Relatie aangaan met de omgeving
Gebouwen zijn nu vaak op zichzelf staande entiteiten, maar hoe zou het zijn als een pand invloed uitoefent op zijn omgeving en een relatie ermee aangaat? “Zo kan het bijvoorbeeld zijn dat het gebouw energie levert maar ook de lucht helpt opschonen door filtering. In plaats van dat het gebouw een last wordt voor de omgeving, draagt het dan bij aan een positievere uitkomst.” Daarnaast kan het gebouw worden samengesteld uit de wensen van de gebruikers. “Bijvoorbeeld met een catalogus, waarin de programmamogelijkheden worden gepresenteerd.
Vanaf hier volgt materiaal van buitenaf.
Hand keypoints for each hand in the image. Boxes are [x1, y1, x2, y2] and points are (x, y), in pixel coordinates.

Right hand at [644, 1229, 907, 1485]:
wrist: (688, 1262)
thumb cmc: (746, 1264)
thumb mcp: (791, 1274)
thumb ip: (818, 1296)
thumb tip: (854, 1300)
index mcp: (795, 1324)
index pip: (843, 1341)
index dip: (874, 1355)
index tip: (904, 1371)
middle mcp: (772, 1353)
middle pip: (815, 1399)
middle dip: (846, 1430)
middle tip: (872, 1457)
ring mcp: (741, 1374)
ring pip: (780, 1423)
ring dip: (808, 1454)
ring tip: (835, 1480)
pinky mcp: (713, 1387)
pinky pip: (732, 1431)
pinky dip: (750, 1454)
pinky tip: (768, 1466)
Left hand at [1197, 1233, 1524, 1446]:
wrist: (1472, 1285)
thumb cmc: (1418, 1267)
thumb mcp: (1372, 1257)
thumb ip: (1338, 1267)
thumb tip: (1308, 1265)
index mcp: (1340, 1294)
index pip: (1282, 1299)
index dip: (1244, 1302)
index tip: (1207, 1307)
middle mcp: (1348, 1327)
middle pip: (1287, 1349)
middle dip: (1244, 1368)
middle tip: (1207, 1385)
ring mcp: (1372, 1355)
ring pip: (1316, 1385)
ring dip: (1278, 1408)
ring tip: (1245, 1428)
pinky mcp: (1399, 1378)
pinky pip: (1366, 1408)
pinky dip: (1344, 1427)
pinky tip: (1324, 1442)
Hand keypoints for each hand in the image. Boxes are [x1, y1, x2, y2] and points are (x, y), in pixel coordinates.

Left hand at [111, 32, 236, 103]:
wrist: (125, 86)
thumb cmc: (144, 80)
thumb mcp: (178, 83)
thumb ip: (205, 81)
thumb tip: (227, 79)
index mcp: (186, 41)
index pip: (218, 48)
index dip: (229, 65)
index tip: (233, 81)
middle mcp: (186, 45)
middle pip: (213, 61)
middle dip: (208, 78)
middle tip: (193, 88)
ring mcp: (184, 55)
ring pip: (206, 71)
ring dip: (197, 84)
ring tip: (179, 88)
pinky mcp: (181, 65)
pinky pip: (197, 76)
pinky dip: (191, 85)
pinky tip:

Wil je een uitbreiding van de ruimte? Of misschien op de eigen plek verhuizen door de bestaande leef- of werkruimte te vervangen? Dat kan dus, want het Zwaluwgebouw beweegt mee.” Er is een diversiteit aan functies mogelijk: wonen, werken én recreëren. “Ook brengt het gebouw allerlei mensen in verschillende levensfases bij elkaar. Jong en oud, gezond of hulpbehoevend. En de balans tussen werken en leven wordt beter, omdat het mogelijk is om zeer dichtbij te werken.”
Flexibel ontwerp
Het prototype bestaat uit een drie-eenheid: de draagstructuur, de verbindende stekker en het programma. “De hoofdstructuur vormt een demontabel betonnen skelet, waarin ruimte is opgenomen voor de verschillende stekkers. Deze zorgen voor een slimme verbinding tussen de infrastructuur en het aangehangen programma. Ze bestaan uit twee delen: thermisch-constructief, om een solide verbinding te maken tussen het betonnen skelet, en het aangehangen programma en een deel dat is opgebouwd uit drie componenten.
Gebouw in progress
Vervolgens wordt een divers woonprogramma aangekoppeld: er komen grote of juist kleinere woningen tot stand, vanuit behoeftes en keuzes van bewoners. De gevel bestaat uit buitenruimtes en de ruimte in de dragende kern met speelplekken, tuinen en ontmoetingsplekken zorgt voor de sociale cohesie. “In de kern van het gebouw ontstaat een leefgebied, vergelijkbaar met een gezamenlijk plein of een binnenstraat. Deze binnenstraat is van iedereen. Mensen kunnen hier samen aan het werk of samen sporten. Andere bewoners komen er aan het einde van de dag even bij elkaar voor een gezellige ontmoeting. Hierdoor wordt de kern van het Zwaluwgebouw een gevarieerde sociale omgeving, die integraal deel uitmaakt van een eigen woning of werkomgeving.” Troost legt nog eenmaal de nadruk op de flexibiliteit van het gebouw. “Het is in staat te voldoen aan zeer uiteenlopende behoeften en wensen. En het programma kan in de loop der tijd veranderen als behoeften en wensen veranderen. Het Zwaluwgebouw is daarom nooit af, het blijft een gebouw in progress.” De uitdaging schuilt volgens hem dan ook in het opzoeken van samenwerkingen om het Zwaluwgebouw realiteit te maken. “We willen op een meer interactieve en flexibele manier bouwen, mét toekomst. Daarom zoeken we naar integrale samenwerkingen om het Zwaluwgebouw, dat waarde toevoegt aan gebruikers én omgeving, in het echt vorm te geven. Die oproep en uitdaging staat!”